In between phones
Een writer’s block, ja, jij kunt je dat permitteren. Het is de aanval van een obese man, in zijn linker een stevig omklemde schaal met hapjes, in zijn rechter een glas wijn. Hij kijkt beschuldigend naar een jonge vrouw, die nonchalant op een statafel probeert te leunen. (Iedereen die het heeft geprobeerd weet: het is niet bijzonder comfortabel om op een statafel te leunen.)
Een drama: digitaal afgesloten van het contact met vrienden, familie, projectgenoten, de buitenwereld
De Zeurkalender verrast me iedere dag, iedere keer weer een scheutje ironie in m’n ochtendroutine. Bij halte toilet scheur ik een blaadje af en zie hoe nieuwe slecht getekende karikaturen een klein toneelspel opvoeren. Het scenario van de dikke snauwende man herken ik, voor een writer’s block moet je tijd hebben. Het is de luxe van niet weten wat te vertellen, van graaien naar onderwerpen, van onthaasten, maar vooral van tijd voor jezelf. Toen mijn telefoon deze week na een lange doodstrijd de geest gaf, ontdekte ik hoe belangrijk tijd voor jezelf is. De lieve schat heeft me goed gediend. In deze ongewisse in-between-phones-periode is niets meer een zekerheid. Digitaal afgesloten van het contact met vrienden, familie, projectgenoten: de buitenwereld. Geen mailtjes, nieuwsberichten of grappige plaatjes.

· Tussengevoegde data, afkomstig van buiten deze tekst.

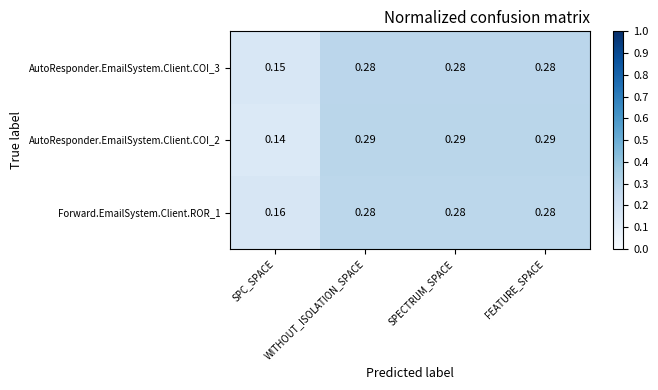

Which series has the widest spread of values?

AutoResponder.EmailSystem.Client.COI_2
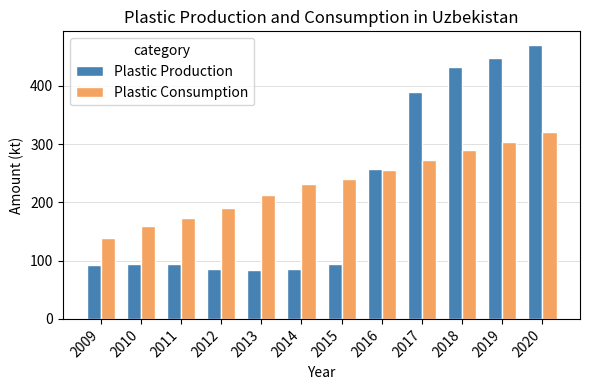

How many groups of bars are there?

12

Het grootste gemis: Google, overal en altijd. Als ik een discussie wil winnen door mijn statements te staven met feiten, duurt het minstens vijf minuten voordat m’n laptop aan de praat is. Het is een drama. Althans, dat was het, want na een dag of drie begon het te wennen. De informatiebehoefte werd minder, afkickverschijnselen namen af.

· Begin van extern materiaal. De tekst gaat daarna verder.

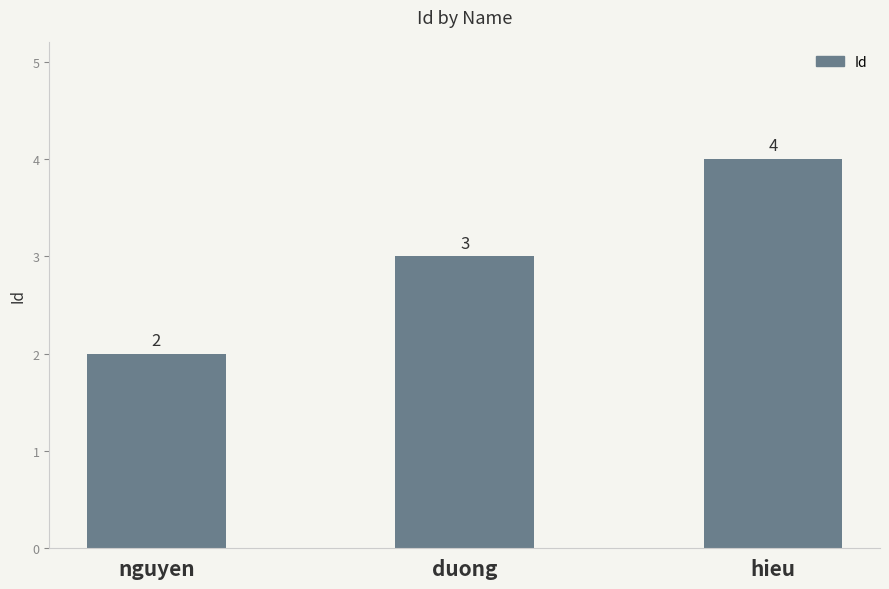

What position from the left is duong?

2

Schoolbank, bus, trein, kroeg, kerk en bioscoop, geen enkele plek is mobielvrij, het is geaccepteerd en verslavend
Nietsvermoedend en ongemerkt ben ik ten prooi gevallen aan infobesitas, een welvaartsziekte die (nog) te weinig erkend wordt. Zo heb ik vrienden die tijdens een avondje uit liever met hun duimen op een scherm tikken dan dat ze naar mijn interessante verhalen luisteren. Desinteresse? Niet eens, het is onderdeel van onze cultuur geworden. De schoolbanken, het openbaar vervoer, kroeg, kerk en bioscoop, geen enkele plek is echt mobielvrij. Het is geaccepteerd en het is verslavend. Waar men vroeger misschien nog tijdens het wachten op de bus uit verveling een praatje maakte, is er nu een virtueel alternatief. Want als er één ding is waar we met z’n allen niet tegen kunnen is het wel het niets doen. Bomaanslagen in Turkije, oorlog in Syrië, Rusland breidt haar imperialistische macht uit, een vluchtelingenprobleem dat de spuigaten uitloopt. Ik wil het allemaal volgen en vind het allemaal interessant. Maar ik kan niks doen. Wereldproblematiek is ongetwijfeld erg belangrijk, maar nu ik er minder mee word geconfronteerd is de afstand van Syrië tot mijn bed opeens een stuk groter.
De kloof tussen waar ik me mee bezighoudt en waar ik me mee bezig zou moeten houden, groeit in deze telefoonloze periode langzaam dicht. Ik heb meer tijd voor mezelf en ik kan me zonder zorgen een writer’s block permitteren. Ik vind het bijna jammer dat mijn nieuwe toestel volgende week op de mat ligt. Bijna.